§ What is required
Every line with "size" in it must be copied from the data.
Information shown section start
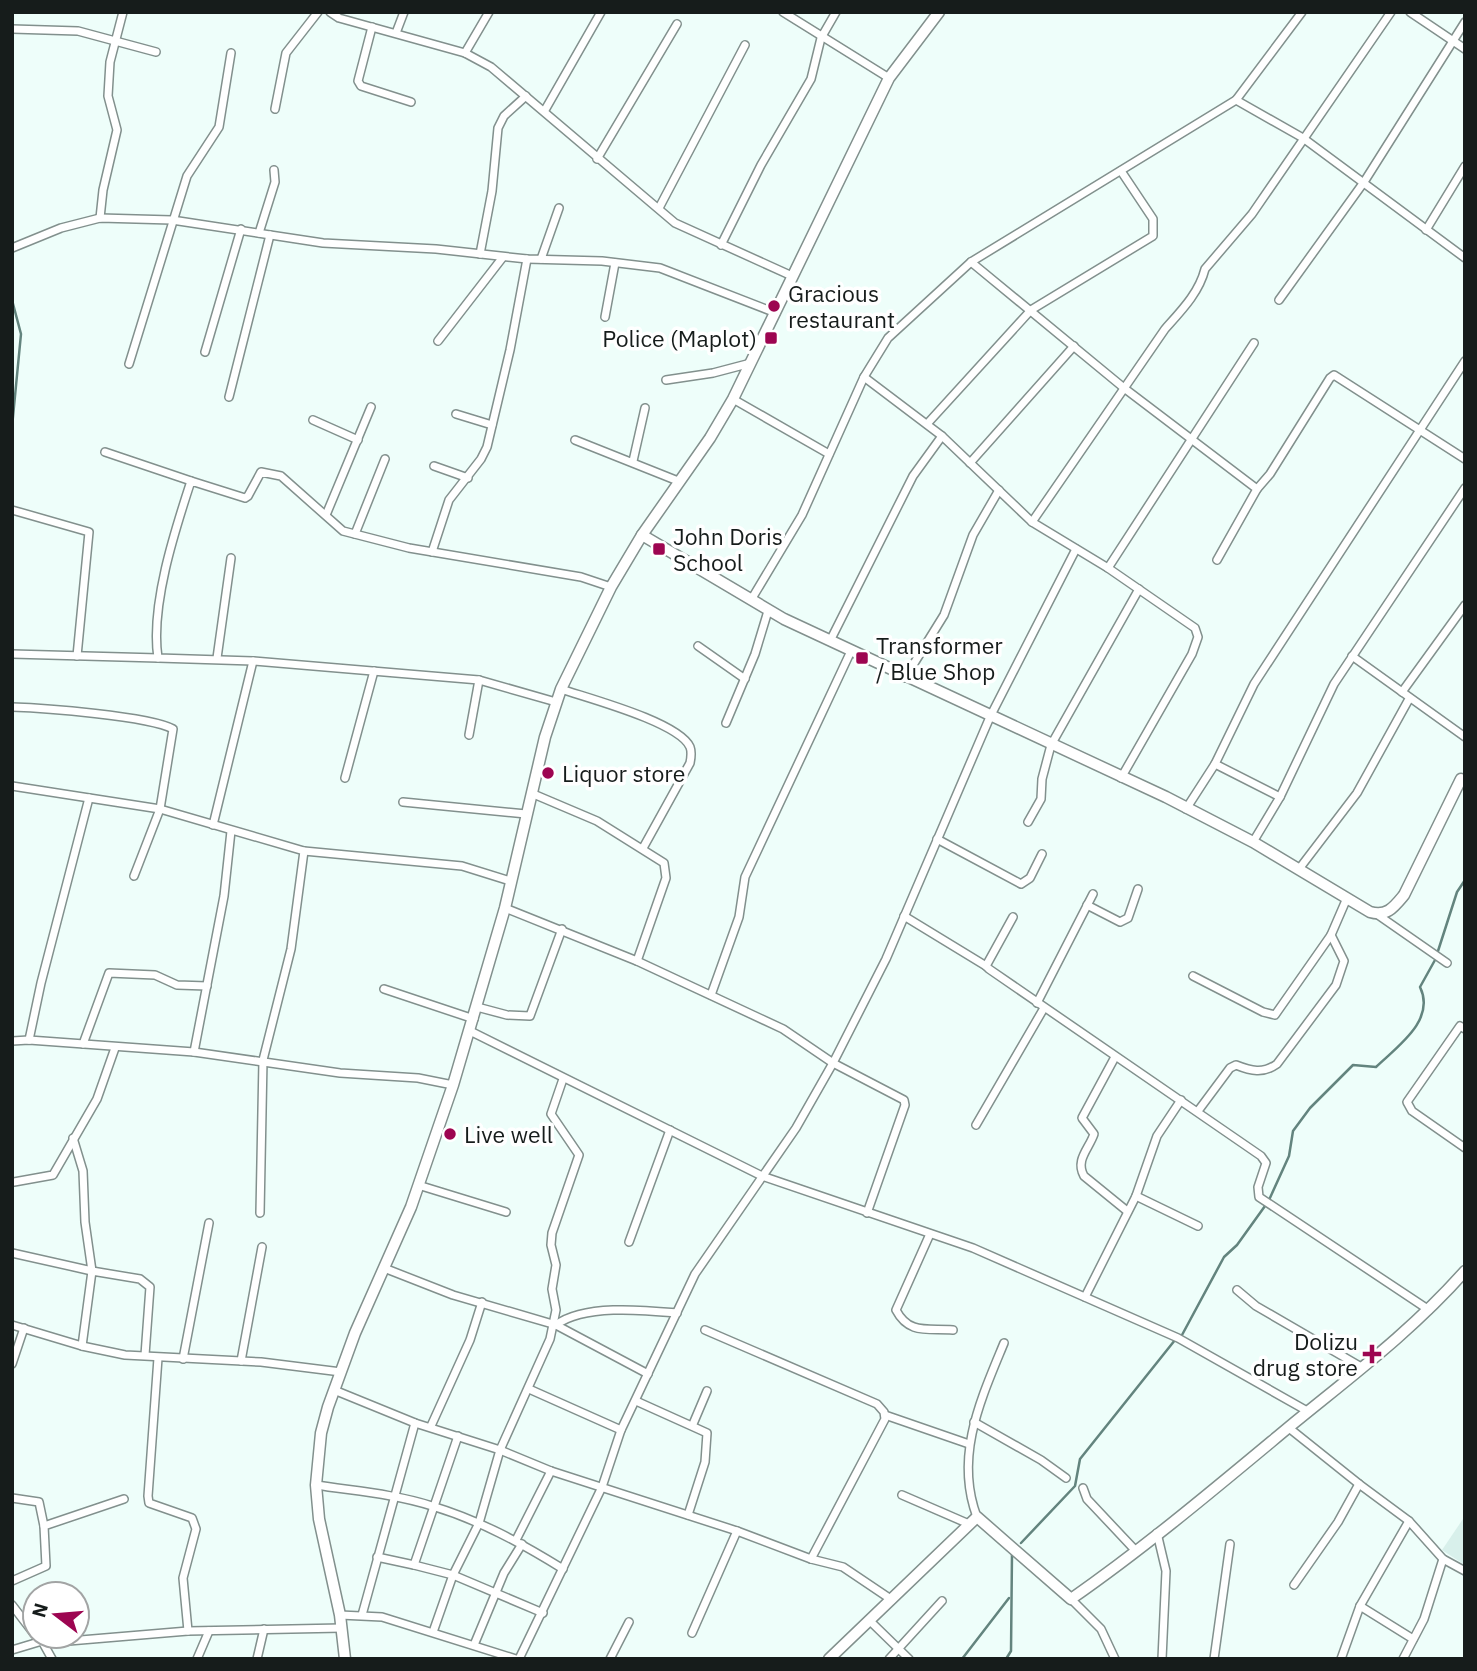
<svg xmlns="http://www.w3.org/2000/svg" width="1477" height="1671" viewBox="0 0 1477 1671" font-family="'IBM Plex Sans',sans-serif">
<rect width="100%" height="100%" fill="#eefefa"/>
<path fill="#d8f0eb" d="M 1465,1516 L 1465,1565 L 1442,1550 Z"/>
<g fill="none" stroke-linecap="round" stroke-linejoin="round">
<g stroke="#63847e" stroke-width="2.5">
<path d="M 12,300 L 21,334 L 12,427"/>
<path d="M 1438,951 L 1457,892 L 1465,880"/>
<path d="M 1269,1200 L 1289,1156 L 1293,1131 L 1310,1108 L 1353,1065 L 1376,1067 C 1398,1046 1436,1020 1420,987 L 1435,960"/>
<path d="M 1182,1335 L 1224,1257 L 1237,1245 L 1265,1206"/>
<path d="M 1021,1543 L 1075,1486 L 1080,1459 L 1175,1340"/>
<path d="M 962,1659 L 1009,1598"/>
<path d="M 1006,1659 L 1011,1651 L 1012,1553"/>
</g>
<defs>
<g id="street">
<path d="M 330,12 L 339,18 L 465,53 L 491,67 L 675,223 L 792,276"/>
<path d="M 783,12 L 889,78"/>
<path d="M 1410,12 L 1465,49"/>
<path d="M 372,27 L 358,81 L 361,86 L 411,102"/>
<path d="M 12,29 L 78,31 L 156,52"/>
<path d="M 396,33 L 404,12"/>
<path d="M 465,53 L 489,12"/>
<path d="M 1236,100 L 1303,138 L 1465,258"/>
<path d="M 275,109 L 286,53 L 318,12"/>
<path d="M 545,110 L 601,12"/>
<path d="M 597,159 L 677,24"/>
<path d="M 659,208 L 745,45"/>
<path d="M 100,218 L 103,190 L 117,130 L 108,96 L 110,62 L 123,12"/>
<path d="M 1426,230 L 1465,166"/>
<path d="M 259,233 L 275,182 L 274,170"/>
<path d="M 721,245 L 761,165 L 811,79 L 821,38 L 836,12"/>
<path d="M 12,248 L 61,228 L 100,218 L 172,220 L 323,243 L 436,249 L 527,259 L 602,261 L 660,268 L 776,313"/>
<path d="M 480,254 L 492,191 L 498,128 L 504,116 L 526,96"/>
<path d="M 541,259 L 559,208"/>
<path d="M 971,262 L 1124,388 L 1257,489 L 1217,560"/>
<path d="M 1279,300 L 1364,182 L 1465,22"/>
<path d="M 605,317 L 615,263"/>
<path d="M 438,341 L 503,257"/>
<path d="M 205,352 L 241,229"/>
<path d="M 129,364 L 187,176 L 219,127 L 231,53"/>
<path d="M 864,377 L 942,436 L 1032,522 L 1108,568 L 1254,343"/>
<path d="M 666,380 L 713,373 L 751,363"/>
<path d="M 229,397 L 270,235"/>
<path d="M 733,399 L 829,454"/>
<path d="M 456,414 L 492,425"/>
<path d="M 313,420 L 358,440"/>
<path d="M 927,424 L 1031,310 L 1153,236 L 1153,219 L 1121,171"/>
<path d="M 575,440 L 678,481"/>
<path d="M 105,452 L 191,481"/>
<path d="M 633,461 L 645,408"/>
<path d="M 970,463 L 1074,346"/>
<path d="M 434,466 L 468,478"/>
<path d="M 1257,489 L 1270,474 L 1330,378 L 1334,375 L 1465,459"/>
<path d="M 12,510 L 89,532 L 77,656"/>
<path d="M 326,515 L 371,407"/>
<path d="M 1032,522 L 1165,329 C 1181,311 1199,293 1205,269 L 1252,214 L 1391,12"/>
<path d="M 355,534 L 385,459"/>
<path d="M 432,552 L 449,500 L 481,459 L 487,447 L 510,350 L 527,259"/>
<path d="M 1108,568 L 1195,628 L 1198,637 L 1192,654 L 1121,778"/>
<path d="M 751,600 L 802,515 L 864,377 L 888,338 L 971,262 L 1236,100 L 1302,12"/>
<path d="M 830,641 L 913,476 L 942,436"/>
<path d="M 698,646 L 745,679"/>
<path d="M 12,654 L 158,658"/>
<path d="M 1352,656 L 1465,737"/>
<path d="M 217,658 L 231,558"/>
<path d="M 905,678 L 944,615 L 973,535 L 999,490"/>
<path d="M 561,689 C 587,698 679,722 690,747 C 692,752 691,758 690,763 L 643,848"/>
<path d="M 1402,692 L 1465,605"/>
<path d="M 556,702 L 479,680 L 253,661 L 158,658 C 150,606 175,530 191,481 L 245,498 L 248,496 L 261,472 L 281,476 L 343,531 L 409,548 L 581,577 L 611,587"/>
<path d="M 12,707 C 43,708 149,716 173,729 L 160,809 L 134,876"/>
<path d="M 726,723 L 755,654 L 768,611"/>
<path d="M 469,735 L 479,680"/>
<path d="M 1215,764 L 1280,797"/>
<path d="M 345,778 L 374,671"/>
<path d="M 12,786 L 160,809 L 304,851 L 291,949 L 263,1060 L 260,1213"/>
<path d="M 531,793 L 597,821 L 664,863 L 666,878 L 637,961"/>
<path d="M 403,802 L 526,814"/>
<path d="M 1186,809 L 1215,764 L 1254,684 L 1465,361"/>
<path d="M 1028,822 L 1041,799 L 1042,779 L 1051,745 L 1139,589"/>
<path d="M 213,825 L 253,661"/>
<path d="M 937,839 L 1021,884 L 1030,878 L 1042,854"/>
<path d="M 1253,842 L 1280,797 L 1334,684 L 1465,488"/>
<path d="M 304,851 L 462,866 L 510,881"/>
<path d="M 1299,869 L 1357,793 L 1409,699"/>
<path d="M 1087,905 L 1120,922 L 1128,918 L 1138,889"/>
<path d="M 505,908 L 637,961 L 783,1029 L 833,1063 L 904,1100 L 905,1105 L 867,1213"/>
<path d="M 1378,915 L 1447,963"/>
<path d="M 904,916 L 986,966"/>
<path d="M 1013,917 L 986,966 L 989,969 L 1261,1156 L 1266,1163 L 1258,1187 L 1259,1197 L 1429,1310"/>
<path d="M 1193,976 L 1263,1012 L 1275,1015 L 1331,935"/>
<path d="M 384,989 L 474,1019"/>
<path d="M 711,995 L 739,917 L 745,877 L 851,651"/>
<path d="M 1037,1003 L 1093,894"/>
<path d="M 477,1007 L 507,1015 L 530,1016 L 562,929"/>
<path d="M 1465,1029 L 1460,1026 L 1407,1102 L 1412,1111 L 1465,1148"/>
<path d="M 470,1031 L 762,1176 L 973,1248 L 1178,1338 L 1309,1412"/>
<path d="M 29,1040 L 41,983 L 89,798"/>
<path d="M 12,1041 L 29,1040 L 194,1052 L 340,1073 L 418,1078 L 453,1085"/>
<path d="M 83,1044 L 109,973 L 155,975 L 177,985 L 207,986"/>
<path d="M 194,1052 L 224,896 L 231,831"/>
<path d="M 1115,1057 L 1082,1118 L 1094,1134 C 1089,1149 1075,1160 1084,1176 L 1127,1211"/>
<path d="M 1198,1111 L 1230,1068 L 1236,1065 C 1251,1071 1263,1074 1277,1064 L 1336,985 L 1344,961 L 1331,935 L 1347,898"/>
<path d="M 976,1125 L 1044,1008"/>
<path d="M 14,1182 L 53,1175 L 97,1099 L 115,1048"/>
<path d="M 418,1185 L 506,1212"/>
<path d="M 1136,1196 L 1198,1226"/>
<path d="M 930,1234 L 896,1310 C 909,1335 928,1328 953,1330"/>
<path d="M 629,1242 L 670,1130"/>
<path d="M 12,1253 L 92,1271 L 85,1222 L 83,1171 L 73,1138"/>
<path d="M 384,1268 L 453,1295 L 556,1325 L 648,1374"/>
<path d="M 1237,1290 L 1256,1306 L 1363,1368"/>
<path d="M 1085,1297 L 1136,1196 L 1157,1136 L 1181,1100"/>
<path d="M 12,1325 L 82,1346 L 125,1355 L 261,1362 L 341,1372"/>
<path d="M 556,1325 C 584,1304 644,1310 677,1313"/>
<path d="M 705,1330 L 877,1404 L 884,1412 L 885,1419 L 811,1559"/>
<path d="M 82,1346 L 92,1271 L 140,1279 L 150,1287 L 145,1355"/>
<path d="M 158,1358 L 148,1496 L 149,1503 L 192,1518 L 196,1529 L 183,1578 L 188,1631"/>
<path d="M 183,1359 L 209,1223"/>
<path d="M 241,1361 L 262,1247"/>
<path d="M 12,1364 L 24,1328"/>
<path d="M 529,1389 L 621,1430"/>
<path d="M 334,1390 L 415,1423 L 500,1450 L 551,1471 L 737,1531 L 811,1559 L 843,1567 L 892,1600"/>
<path d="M 636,1401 L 707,1433 L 705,1462 L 688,1515"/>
<path d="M 885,1415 L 969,1444"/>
<path d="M 974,1422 L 1041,1460 L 1066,1478"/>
<path d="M 693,1424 L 707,1391"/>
<path d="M 431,1426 L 470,1340 L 482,1302"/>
<path d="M 1289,1428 L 1359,1484"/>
<path d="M 458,1436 L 414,1565 L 453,1575 L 543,1613"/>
<path d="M 316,1485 C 354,1491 395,1494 432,1506 C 479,1520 521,1543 563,1569"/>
<path d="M 1083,1488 L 1087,1499 L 1135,1550"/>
<path d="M 902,1495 L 969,1524"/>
<path d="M 12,1498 L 39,1502 L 44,1526"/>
<path d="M 977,1517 C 954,1456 981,1399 1004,1343"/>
<path d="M 1157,1533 L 1166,1571 L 1162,1659"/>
<path d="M 516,1540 L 551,1471"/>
<path d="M 377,1557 L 414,1565"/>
<path d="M 12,1581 L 46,1566 L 44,1526 L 124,1499"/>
<path d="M 1294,1585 L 1338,1522 L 1359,1484 L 1409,1521 L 1443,1559 L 1465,1571"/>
<path d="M 1071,1599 L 1101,1629 L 1115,1659"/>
<path d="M 12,1605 L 35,1635"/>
<path d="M 1360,1606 L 1413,1639"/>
<path d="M 340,1615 L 382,1617 L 516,1659"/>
<path d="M 362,1615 L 415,1423"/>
<path d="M 870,1621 L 909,1659"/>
<path d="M 433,1632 L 453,1575 L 479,1523 L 500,1450 L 550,1339 L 556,1310 L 552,1289 L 556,1265 L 551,1245 L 552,1233 L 579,1155 L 551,1114 L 563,1079"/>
<path d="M 692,1633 L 737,1531"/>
<path d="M 42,1641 L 52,1659"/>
<path d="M 45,1643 L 188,1631 L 342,1628"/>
<path d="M 474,1645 L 504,1573 L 522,1544"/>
<path d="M 12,1650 L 42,1641"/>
<path d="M 197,1659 L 209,1631"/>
<path d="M 257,1659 L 264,1629"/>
<path d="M 519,1659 L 602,1487 L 621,1430 L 695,1274 L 796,1128 L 833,1063 L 886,959 L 990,717 L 1076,549"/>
<path d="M 610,1659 L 629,1622"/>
<path d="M 889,1659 L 942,1601"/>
<path d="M 1214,1659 L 1230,1544"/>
<path d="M 1341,1659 L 1360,1606 L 1409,1521"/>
<path d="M 1403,1659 L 1424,1619 L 1443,1559"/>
</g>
<g id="secondary">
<path d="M 642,535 L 784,619 L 1166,797 L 1253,842 L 1370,912 C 1387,917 1394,907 1404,895 L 1461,779"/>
<path d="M 345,1659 L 340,1615 L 319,1519 L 316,1485 L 321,1433 L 328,1407 L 355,1333 L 411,1207 L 453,1085 L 505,908 L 545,737 L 561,689 L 611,587 L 642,535 L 710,438 L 733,399 L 889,78 L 939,12"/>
<path d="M 829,1659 L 977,1517 L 1071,1599 C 1147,1546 1218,1486 1289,1427 C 1350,1377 1412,1331 1465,1271"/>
</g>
</defs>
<use href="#street" stroke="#82908d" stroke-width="10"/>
<use href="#secondary" stroke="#82908d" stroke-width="13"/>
<use href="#street" stroke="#fff" stroke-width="7"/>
<use href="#secondary" stroke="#fff" stroke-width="10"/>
</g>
<g fill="#9d0551" stroke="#fff" stroke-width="2.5">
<circle cx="774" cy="306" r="7"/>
<rect x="764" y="331" width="14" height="14" rx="3.5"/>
<rect x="652" y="542" width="14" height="14" rx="3.5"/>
<rect x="855" y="651" width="14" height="14" rx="3.5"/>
<circle cx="548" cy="773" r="7"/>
<circle cx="450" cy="1134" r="7"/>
<path d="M1368.5 1343.5h7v7h7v7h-7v7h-7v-7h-7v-7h7z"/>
</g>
<g text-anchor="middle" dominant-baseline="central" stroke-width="7" stroke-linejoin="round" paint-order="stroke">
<g font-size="23" fill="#161c1b" stroke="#fff" text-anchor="start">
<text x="788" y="293">Gracious<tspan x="788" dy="26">restaurant</tspan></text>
<text x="757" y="338" text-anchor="end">Police (Maplot)</text>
<text x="673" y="536">John Doris<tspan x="673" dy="26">School</tspan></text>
<text x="876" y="645">Transformer<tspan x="876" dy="26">/ Blue Shop</tspan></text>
<text x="562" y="773">Liquor store</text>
<text x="464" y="1134">Live well</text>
<text x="1358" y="1341" text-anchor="end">Dolizu<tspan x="1358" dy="26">drug store</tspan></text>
</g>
</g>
<rect width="1477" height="1671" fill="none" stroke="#161c1b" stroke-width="28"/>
<g transform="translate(56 1615) rotate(286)"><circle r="33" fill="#ffffff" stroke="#a2a4a4" stroke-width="2"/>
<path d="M0-5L12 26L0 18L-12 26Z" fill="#9d0551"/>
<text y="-10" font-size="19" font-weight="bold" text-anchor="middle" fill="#161c1b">N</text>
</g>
</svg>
Information shown section end
§ Your response
<g font-size="23" fill="#161c1b" stroke="#fff" text-anchor="start">
<text y="-10" font-size="19" font-weight="bold" text-anchor="middle" fill="#161c1b">N</text>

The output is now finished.